Im Koalitionsvertrag finden sich in kurzen Passagen zu wichtigen außenpolitischen Akteuren nichts wirklich Überraschendes. Es gibt eine klare Kontinuität zu den Vorgängerregierungen. Ob es um die USA geht, trotz US-Präsident Donald Trump, um China, Israel oder die afrikanischen und lateinamerikanischen Staaten.
Die Außenpolitik soll sich "noch wirkungsvoller an unseren Werten und Interessen" ausrichten. Betont werden immer wieder die deutschen Interessen. Auch in Bezug auf die Entwicklungspolitik, die grundlegend verändert werden soll. Die Mittel für Entwicklungshilfe sollen "angemessen" abgesenkt werden. Der Grund: die Haushaltskonsolidierung.

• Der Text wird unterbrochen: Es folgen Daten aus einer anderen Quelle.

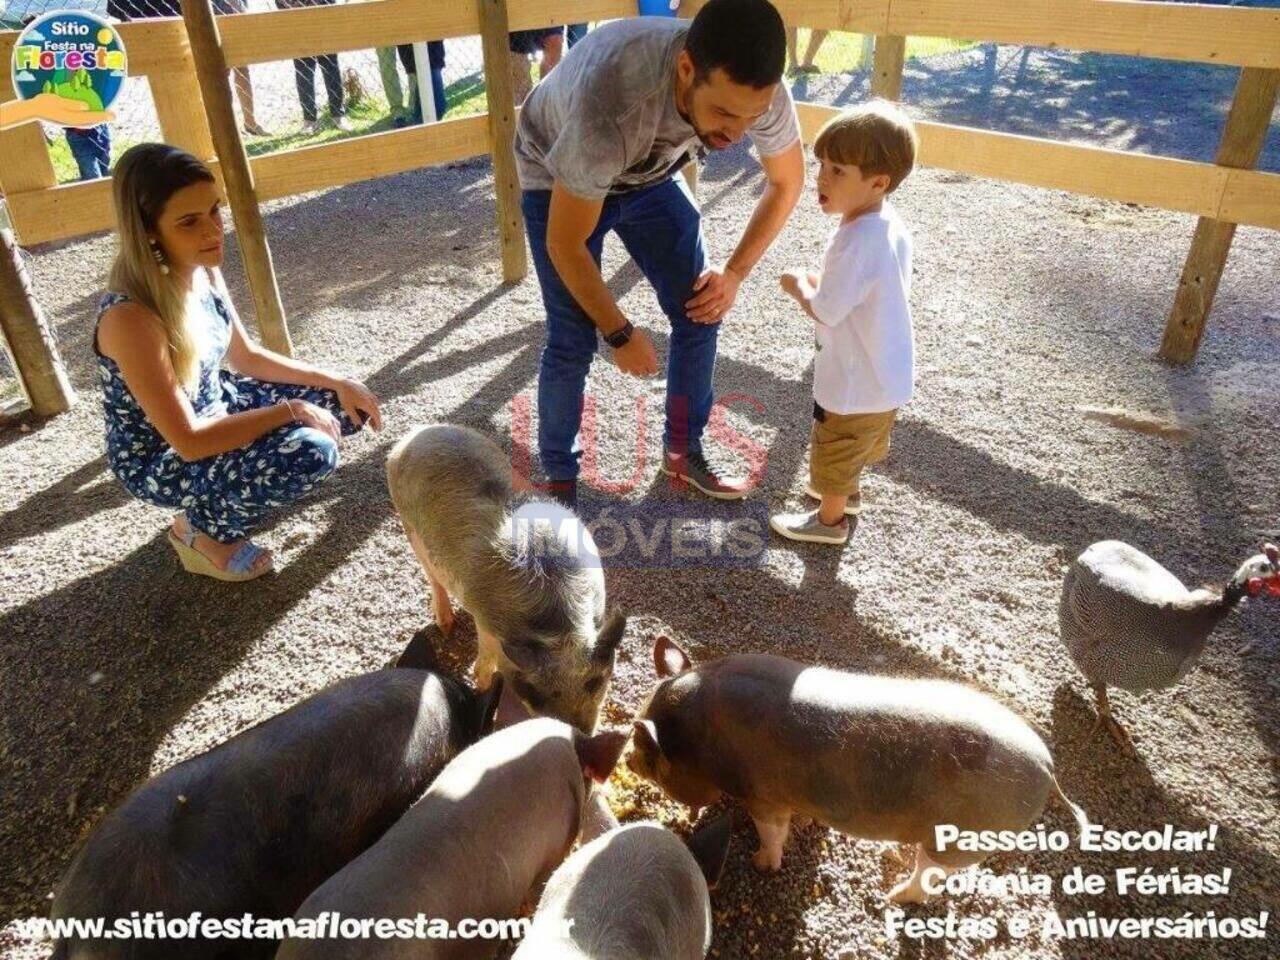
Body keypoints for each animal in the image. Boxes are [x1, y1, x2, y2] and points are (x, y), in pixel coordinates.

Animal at [629, 640, 1090, 901]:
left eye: (648, 755)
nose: (629, 761)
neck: (698, 736)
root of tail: (1047, 767)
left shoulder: (764, 795)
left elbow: (773, 832)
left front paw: (761, 864)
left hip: (958, 836)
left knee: (931, 876)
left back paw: (893, 898)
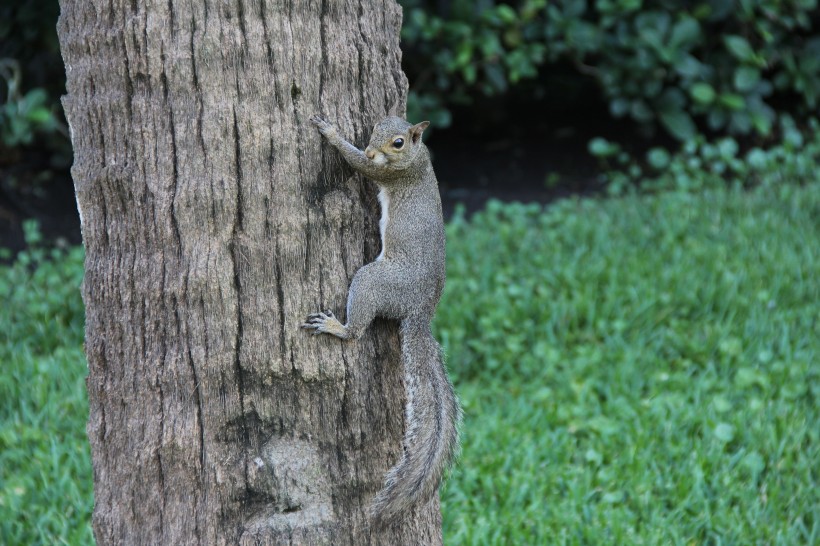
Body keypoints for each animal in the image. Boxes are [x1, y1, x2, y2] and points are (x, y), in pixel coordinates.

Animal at [302, 112, 462, 520]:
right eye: (375, 126)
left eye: (399, 142)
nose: (374, 148)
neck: (418, 158)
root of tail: (420, 310)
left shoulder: (388, 173)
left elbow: (359, 164)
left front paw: (331, 133)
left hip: (373, 280)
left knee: (357, 332)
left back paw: (336, 326)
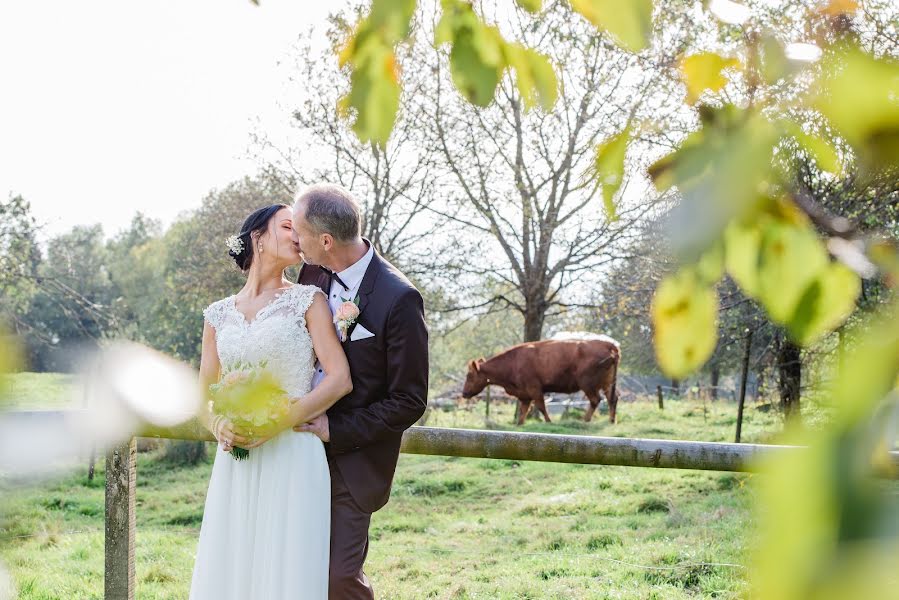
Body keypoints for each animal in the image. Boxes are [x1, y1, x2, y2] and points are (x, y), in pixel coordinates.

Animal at [460, 338, 624, 426]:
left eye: (469, 375)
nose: (464, 393)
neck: (514, 362)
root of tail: (608, 344)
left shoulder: (535, 389)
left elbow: (541, 407)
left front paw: (549, 422)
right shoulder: (524, 395)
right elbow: (523, 412)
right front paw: (519, 425)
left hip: (587, 384)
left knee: (596, 400)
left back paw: (585, 421)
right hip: (607, 384)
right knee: (612, 399)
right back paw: (611, 420)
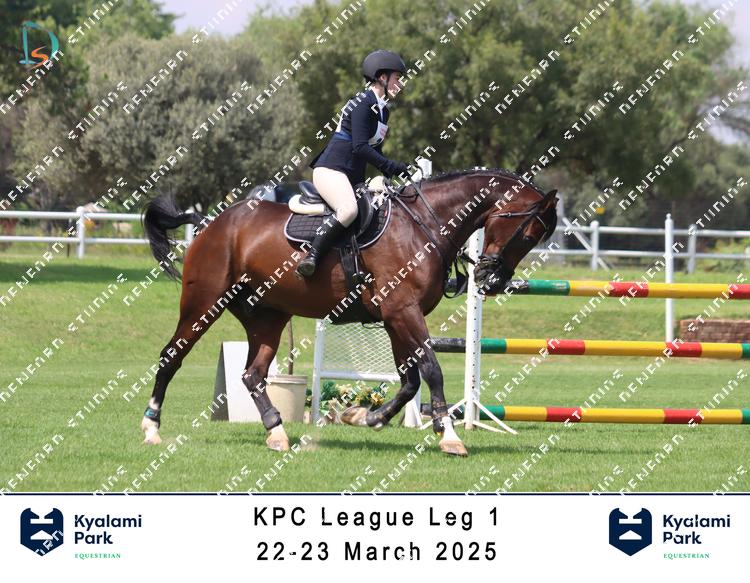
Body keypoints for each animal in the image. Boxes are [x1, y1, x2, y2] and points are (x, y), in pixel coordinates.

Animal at [140, 168, 558, 456]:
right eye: (527, 233)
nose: (491, 279)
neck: (423, 225)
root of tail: (212, 222)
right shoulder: (403, 312)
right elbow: (431, 370)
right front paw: (450, 436)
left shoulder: (396, 318)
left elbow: (409, 381)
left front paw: (367, 417)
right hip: (203, 304)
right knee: (171, 357)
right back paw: (152, 427)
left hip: (268, 317)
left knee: (253, 374)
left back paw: (276, 432)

Eine Zukunftsvision wird auch angesprochen: Schwarz-Rot will sich für eine "Europäische Verteidigungsunion" einsetzen, um den europäischen Pfeiler in der NATO zu stärken.
Die Akteure in der Außen- und Sicherheitspolitik
Eine der größten Veränderungen, zumindest auf den ersten Blick, ist die Schaffung eines "Nationalen Sicherheitsrates", angesiedelt im Bundeskanzleramt. Das war von Anfang an eine Forderung von CDU-Chef Merz.
Der Rat soll koordinieren, Strategien entwickeln, Lagen bewerten - kurz: "das Gremium der gemeinsamen politischen Willensbildung" werden. Ergänzend kommen ein Bund-Länder- und ressortübergreifender Nationaler Krisenstab und ein Nationales Lagezentrum ebenfalls im Kanzleramt hinzu.
Merz hofft so, außenpolitisch mit einer Stimme zu sprechen und mögliche Rivalitäten zwischen Kanzleramt und Auswärtigem Amt im Keim zu ersticken. Die europäischen Partner sollen künftig keine sich widersprechenden Antworten aus Berlin bekommen. Er will so das Ende des berüchtigten "German Vote" garantieren, bei dem sich die Bundesregierung enthalten musste, weil ein Koalitionspartner eine andere Position vertrat.
In Brüssel ist man gespannt, ob das dem designierten Kanzler gelingen wird. Noch ist es zu früh, um das zu beurteilen. Dass das Auswärtige Amt erstmals seit sehr langer Zeit wieder von der Partei besetzt wird, die den Kanzler stellt, könnte helfen. Doch andere für die Außenpolitik ebenfalls wichtige Ministerien wie Verteidigung oder Finanzen sind in der Hand der SPD.
Die Fortsetzung der Zeitenwende?
Die Herausforderungen und Umbrüche, die Scholz mit seiner "Zeitenwende"-Rede angekündigt hatte, werden die Parteien dabei weiter beschäftigen. Einiges dürfte die neue Regierung fortsetzen, was die zerbrochene Ampelkoalition bereits angestoßen hatte.
Allerdings nimmt die mögliche Koalition sprachlich Abstand: Der Begriff "Zeitenwende", der wie wenige andere eine Art politisches Erbe des Kanzlers ist, taucht im schwarz-roten Koalitionsvertrag nur noch einmal auf - und das im Zusammenhang mit innerer Sicherheit.